Producteur de Björk et pote de Kanye West, Arca a tout pour vous séduire

Avec Arca, la musique des années 2010 et des décennies futures a trouvé une gueule, un savoir-faire sonore et un toupet qui a déjà séduit les plus grands, de Björk à Kanye West. Reste une question : qui est donc cet étrange producteur vénézuélien ?

L’acrobate. Il y a quelques jours, Arca partageait le remix du morceau sync composé par le Japonais Ryuichi Sakamoto, et confirmait ainsi un goût du grand écart séduisant mais peu commun au sein d’une industrie qui n’aime rien de moins que de mettre les artistes dans des cases. À 27 ans, le Vénézuélien, lui, s’en cogne.

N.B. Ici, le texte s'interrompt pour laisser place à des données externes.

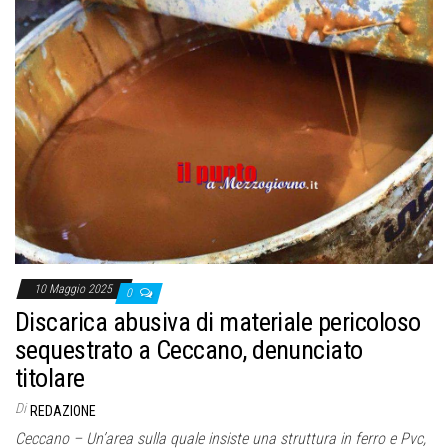
10 Maggio 2025
0
Discarica abusiva di materiale pericoloso
sequestrato a Ceccano, denunciato
titolare
Di
REDAZIONE
Ceccano – Un’area sulla quale insiste una struttura in ferro e Pvc,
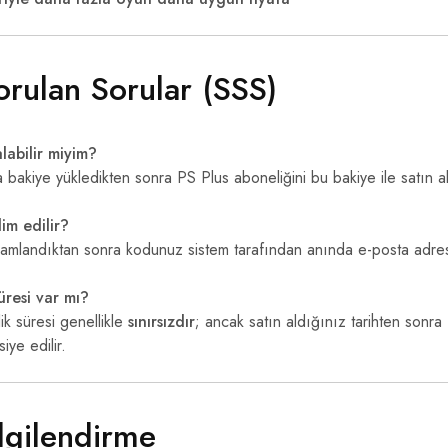
rulan Sorular (SSS)
labilir miyim?
akiye yükledikten sonra PS Plus aboneliğini bu bakiye ile satın alab
im edilir?
mamlandıktan sonra kodunuz sistem tarafından anında e-posta adresi
üresi var mı?
ik süresi genellikle
sınırsızdır
; ancak satın aldığınız tarihten sonra
iye edilir.
lgilendirme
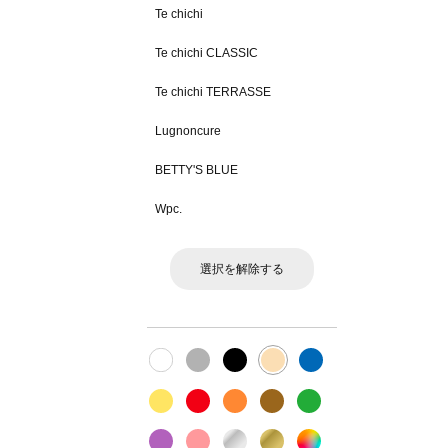
Te chichi
Te chichi CLASSIC
Te chichi TERRASSE
Lugnoncure
BETTY'S BLUE
Wpc.
選択を解除する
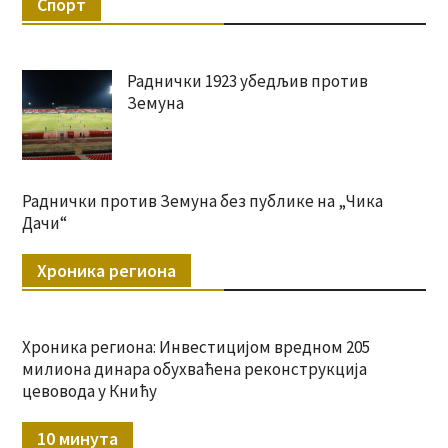
Спорт
Раднички 1923 убедљив против
Земуна
Раднички против Земуна без публике на „Чика
Дачи“
Хроника региона
Хроника региона: Инвестицијом вредном 205
милиона динара обухваћена реконструкција
цевовода у Книћу
10 минута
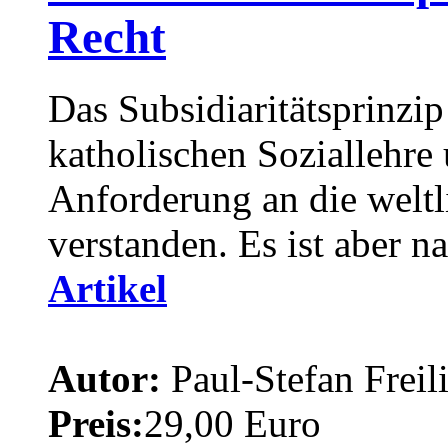
Recht
Das Subsidiaritätsprinzip
katholischen Soziallehre 
Anforderung an die welt
verstanden. Es ist aber n
Artikel
Autor:
Paul-Stefan Freil
Preis:
29,00 Euro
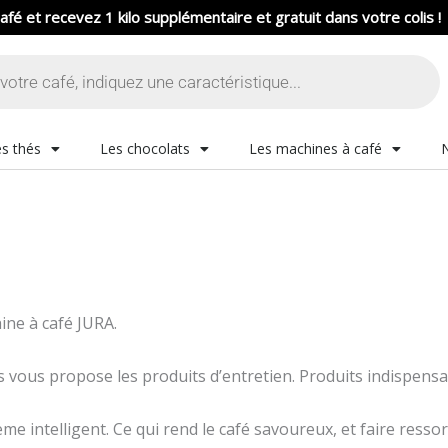
afé et recevez 1 kilo supplémentaire et gratuit dans votre colis !
s thés
Les chocolats
Les machines à café
ine à café JURA.
vous propose les produits d’entretien. Produits indispensa
 intelligent. Ce qui rend le café savoureux, et faire ressort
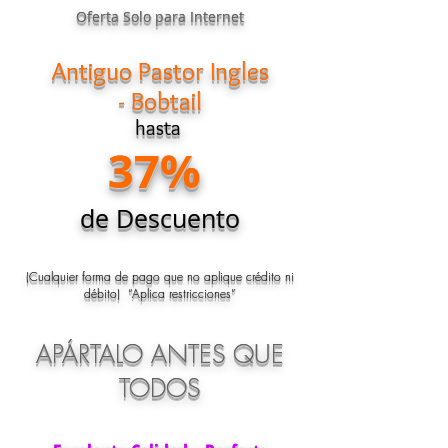
Oferta Solo para Internet
Antiguo Pastor Ingles
- Bobtail
hasta
37%
de Descuento
(Cualquier forma de pago que no aplique crédito ni
débito) “Aplica restricciones”
APÁRTALO ANTES QUE
TODOS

C’est un touche-à-tout, un producteur aussi bien capable de bosser sur des productions R&B (FKA Twigs, Frank Ocean), hip-hop (Kanye West, Mykki Blanco), électro (Brodinski) et expérimentales (Dean Blunt) que d’être dans les petits papiers de Björk, dont il a produit deux albums : « Vulnicura » et le dernier « Utopia », à paraître en novembre.

L’avancée solitaire. N’importe quel apprenti en communication l’affirmera volontiers : l’Islandaise est bien plus qu’une simple ligne sur le CV d’Alejandro Ghersi, c’est une véritable rencontre. En studio pour l’enregistrement de « Vulnicura », c’est elle qui lui conseille notamment de s’essayer au chant, de ne plus se contenter de musiques purement avant-gardistes et d’assumer pleinement sa personnalité : celle d’un jeune homme élevé au sein de la classe moyenne de Caracas et officiant désormais au cœur de la scène queer new-yorkaise, dont il défend régulièrement les droits ; allant même jusqu’à performer sur scène en bas résille.

« J’existe en accord avec le chaos.« 

Queer center. Il suffit de toute façon de jeter un œil aux pochettes de ses différents albums (celles de « Xen » et « Mutant » sont particulièrement angoissantes) pour comprendre à quel point Arca ose absolument tout, se fout de l’orthodoxie pop et cultive un attrait particulier pour les cultures souterraines. « J’existe en accord avec le chaos, la destruction et l’agonie que représente le fait d’être vivant », disait-il en 2014 au magazine Dazed. Cinq mois après la sortie de son dernier disque (l’éponyme « Arca », impressionnant de maîtrise dramatique) rien n’a changé. Si ce n’est que l’on est encore plus hanté – Arca est bien trop à part pour rester indifférent – et profondément touché par cette schizophrénie musicale qui est au cœur de son histoire, de son personnage et de sa discographie.